• **Exercise**: Reproduce the lines of the records from the line containing "common name: Great-tailed grackle" up to and including the line containing "scientific name: Deraeocoris lutescens", switching each "phylum" to "division" and leaving everything else unchanged.

>> begin Data lines

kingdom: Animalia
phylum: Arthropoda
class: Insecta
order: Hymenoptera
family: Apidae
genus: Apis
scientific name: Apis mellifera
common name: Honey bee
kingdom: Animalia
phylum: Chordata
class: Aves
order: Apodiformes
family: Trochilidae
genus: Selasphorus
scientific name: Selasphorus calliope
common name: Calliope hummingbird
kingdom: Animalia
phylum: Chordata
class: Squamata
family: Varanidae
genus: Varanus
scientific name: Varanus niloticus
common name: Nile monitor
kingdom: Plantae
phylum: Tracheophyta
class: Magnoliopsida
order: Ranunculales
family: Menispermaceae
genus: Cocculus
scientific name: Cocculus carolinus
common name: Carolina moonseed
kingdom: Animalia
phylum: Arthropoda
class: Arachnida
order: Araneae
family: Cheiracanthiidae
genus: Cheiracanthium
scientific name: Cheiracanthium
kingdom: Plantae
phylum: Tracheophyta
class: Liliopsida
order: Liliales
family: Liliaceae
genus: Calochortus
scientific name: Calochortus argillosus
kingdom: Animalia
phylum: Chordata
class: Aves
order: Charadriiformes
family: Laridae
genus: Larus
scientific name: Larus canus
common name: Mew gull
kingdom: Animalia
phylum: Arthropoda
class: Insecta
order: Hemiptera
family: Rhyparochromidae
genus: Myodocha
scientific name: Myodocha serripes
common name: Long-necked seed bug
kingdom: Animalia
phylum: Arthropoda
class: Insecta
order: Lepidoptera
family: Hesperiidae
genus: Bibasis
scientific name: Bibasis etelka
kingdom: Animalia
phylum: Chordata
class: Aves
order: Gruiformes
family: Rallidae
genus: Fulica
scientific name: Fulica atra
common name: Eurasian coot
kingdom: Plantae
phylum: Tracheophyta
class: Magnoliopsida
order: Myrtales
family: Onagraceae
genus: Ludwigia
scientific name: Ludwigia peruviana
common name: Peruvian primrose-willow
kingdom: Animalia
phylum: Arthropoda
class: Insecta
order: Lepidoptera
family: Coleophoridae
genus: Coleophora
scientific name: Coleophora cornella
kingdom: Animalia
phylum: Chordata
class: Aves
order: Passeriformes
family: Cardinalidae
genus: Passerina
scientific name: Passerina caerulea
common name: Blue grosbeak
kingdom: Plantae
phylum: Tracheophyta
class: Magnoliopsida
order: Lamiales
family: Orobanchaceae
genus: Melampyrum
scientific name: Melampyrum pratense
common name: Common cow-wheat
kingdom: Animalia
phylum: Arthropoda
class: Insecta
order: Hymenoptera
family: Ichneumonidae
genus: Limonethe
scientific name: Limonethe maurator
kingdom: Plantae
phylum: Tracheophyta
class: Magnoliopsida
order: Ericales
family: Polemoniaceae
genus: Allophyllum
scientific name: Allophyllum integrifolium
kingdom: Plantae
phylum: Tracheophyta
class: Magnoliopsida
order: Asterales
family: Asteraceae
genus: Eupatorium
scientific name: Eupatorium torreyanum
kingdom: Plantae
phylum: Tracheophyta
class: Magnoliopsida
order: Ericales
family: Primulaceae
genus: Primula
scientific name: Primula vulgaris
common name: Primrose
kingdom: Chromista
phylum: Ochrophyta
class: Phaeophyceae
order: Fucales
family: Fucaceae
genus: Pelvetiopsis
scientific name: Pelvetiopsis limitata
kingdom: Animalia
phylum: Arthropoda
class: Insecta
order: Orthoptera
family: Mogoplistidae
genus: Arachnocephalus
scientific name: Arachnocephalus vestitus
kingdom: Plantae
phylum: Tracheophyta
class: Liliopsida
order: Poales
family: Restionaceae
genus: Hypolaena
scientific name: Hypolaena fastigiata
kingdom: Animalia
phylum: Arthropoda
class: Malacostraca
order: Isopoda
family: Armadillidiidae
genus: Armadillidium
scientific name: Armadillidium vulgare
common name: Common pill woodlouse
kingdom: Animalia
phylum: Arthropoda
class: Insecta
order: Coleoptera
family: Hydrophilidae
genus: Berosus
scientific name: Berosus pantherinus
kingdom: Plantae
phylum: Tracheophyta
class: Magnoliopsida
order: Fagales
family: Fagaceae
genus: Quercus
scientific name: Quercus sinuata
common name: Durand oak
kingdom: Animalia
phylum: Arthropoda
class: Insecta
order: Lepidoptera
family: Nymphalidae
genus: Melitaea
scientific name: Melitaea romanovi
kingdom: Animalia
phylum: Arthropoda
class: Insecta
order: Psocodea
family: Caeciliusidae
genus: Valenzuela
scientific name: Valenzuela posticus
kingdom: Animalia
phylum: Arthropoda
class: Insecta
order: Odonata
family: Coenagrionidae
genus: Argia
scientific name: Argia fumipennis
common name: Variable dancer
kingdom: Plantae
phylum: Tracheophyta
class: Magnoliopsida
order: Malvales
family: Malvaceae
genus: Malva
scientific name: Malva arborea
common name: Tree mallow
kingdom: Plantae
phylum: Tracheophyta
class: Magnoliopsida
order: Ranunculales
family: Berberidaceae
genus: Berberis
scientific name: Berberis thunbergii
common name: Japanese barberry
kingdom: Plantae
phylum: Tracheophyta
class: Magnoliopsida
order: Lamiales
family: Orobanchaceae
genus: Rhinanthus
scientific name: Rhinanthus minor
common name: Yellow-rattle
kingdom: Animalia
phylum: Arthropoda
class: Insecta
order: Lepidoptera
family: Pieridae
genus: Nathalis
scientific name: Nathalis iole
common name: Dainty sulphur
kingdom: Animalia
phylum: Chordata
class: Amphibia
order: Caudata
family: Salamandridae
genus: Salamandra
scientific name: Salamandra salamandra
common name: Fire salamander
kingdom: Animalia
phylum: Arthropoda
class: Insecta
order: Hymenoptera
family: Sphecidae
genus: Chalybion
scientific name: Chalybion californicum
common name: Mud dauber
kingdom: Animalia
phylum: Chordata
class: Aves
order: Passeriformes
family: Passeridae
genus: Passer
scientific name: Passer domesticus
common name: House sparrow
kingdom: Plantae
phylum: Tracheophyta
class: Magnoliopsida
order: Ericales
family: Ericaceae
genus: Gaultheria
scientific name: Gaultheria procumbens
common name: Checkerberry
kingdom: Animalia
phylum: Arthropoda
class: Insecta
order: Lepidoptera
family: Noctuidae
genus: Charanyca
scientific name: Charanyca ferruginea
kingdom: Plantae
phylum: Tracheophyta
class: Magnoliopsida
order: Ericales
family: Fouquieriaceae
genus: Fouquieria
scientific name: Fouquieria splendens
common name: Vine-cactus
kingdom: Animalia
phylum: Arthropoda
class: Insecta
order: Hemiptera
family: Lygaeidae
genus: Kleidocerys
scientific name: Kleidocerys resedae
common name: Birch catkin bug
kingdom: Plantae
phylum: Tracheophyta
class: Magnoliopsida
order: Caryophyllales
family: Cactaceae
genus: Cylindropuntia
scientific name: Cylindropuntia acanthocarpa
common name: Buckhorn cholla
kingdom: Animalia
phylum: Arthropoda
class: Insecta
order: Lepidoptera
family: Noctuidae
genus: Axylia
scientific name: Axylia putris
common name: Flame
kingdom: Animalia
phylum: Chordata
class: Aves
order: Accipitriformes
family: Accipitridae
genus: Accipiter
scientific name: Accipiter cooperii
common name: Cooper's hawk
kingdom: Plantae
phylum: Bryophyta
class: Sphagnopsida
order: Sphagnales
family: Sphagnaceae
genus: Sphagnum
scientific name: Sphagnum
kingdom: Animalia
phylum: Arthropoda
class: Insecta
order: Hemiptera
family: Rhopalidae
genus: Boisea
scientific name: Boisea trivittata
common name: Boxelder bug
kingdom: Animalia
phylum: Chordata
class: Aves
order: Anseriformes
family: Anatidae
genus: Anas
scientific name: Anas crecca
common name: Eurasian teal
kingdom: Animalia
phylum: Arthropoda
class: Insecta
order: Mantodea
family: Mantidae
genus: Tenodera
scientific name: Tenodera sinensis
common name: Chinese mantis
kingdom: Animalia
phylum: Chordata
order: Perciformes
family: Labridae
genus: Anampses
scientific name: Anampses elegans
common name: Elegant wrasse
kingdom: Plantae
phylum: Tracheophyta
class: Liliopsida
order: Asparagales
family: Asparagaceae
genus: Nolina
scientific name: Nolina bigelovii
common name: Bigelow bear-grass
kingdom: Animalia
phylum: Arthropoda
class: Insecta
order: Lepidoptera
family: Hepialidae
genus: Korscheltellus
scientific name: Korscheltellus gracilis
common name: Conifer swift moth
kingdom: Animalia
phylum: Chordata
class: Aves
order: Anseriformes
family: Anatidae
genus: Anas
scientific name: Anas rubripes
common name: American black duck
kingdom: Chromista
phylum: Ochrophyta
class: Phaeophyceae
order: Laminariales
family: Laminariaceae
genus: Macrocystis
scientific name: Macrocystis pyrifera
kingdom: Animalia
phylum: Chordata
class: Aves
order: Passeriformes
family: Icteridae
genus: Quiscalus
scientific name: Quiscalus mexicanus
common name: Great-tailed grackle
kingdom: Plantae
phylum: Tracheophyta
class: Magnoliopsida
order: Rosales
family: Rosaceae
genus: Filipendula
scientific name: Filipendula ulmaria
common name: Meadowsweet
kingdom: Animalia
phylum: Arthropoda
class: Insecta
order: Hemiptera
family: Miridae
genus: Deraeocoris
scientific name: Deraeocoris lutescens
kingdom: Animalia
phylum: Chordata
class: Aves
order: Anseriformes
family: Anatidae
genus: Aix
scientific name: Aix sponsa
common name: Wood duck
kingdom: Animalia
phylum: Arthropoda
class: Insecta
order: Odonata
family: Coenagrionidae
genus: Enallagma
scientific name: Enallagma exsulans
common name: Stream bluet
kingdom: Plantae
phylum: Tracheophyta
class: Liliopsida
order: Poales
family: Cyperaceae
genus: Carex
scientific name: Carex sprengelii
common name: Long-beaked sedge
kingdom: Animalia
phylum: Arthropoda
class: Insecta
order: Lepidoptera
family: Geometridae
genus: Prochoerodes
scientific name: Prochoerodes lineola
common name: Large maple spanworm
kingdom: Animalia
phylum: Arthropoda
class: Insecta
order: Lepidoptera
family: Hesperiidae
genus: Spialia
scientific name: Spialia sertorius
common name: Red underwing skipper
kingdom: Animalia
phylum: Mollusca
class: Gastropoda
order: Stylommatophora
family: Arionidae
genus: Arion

>> end Data lines

• **Response**:
common name: Great-tailed grackle
kingdom: Plantae
division: Tracheophyta
class: Magnoliopsida
order: Rosales
family: Rosaceae
genus: Filipendula
scientific name: Filipendula ulmaria
common name: Meadowsweet
kingdom: Animalia
division: Arthropoda
class: Insecta
order: Hemiptera
family: Miridae
genus: Deraeocoris
scientific name: Deraeocoris lutescens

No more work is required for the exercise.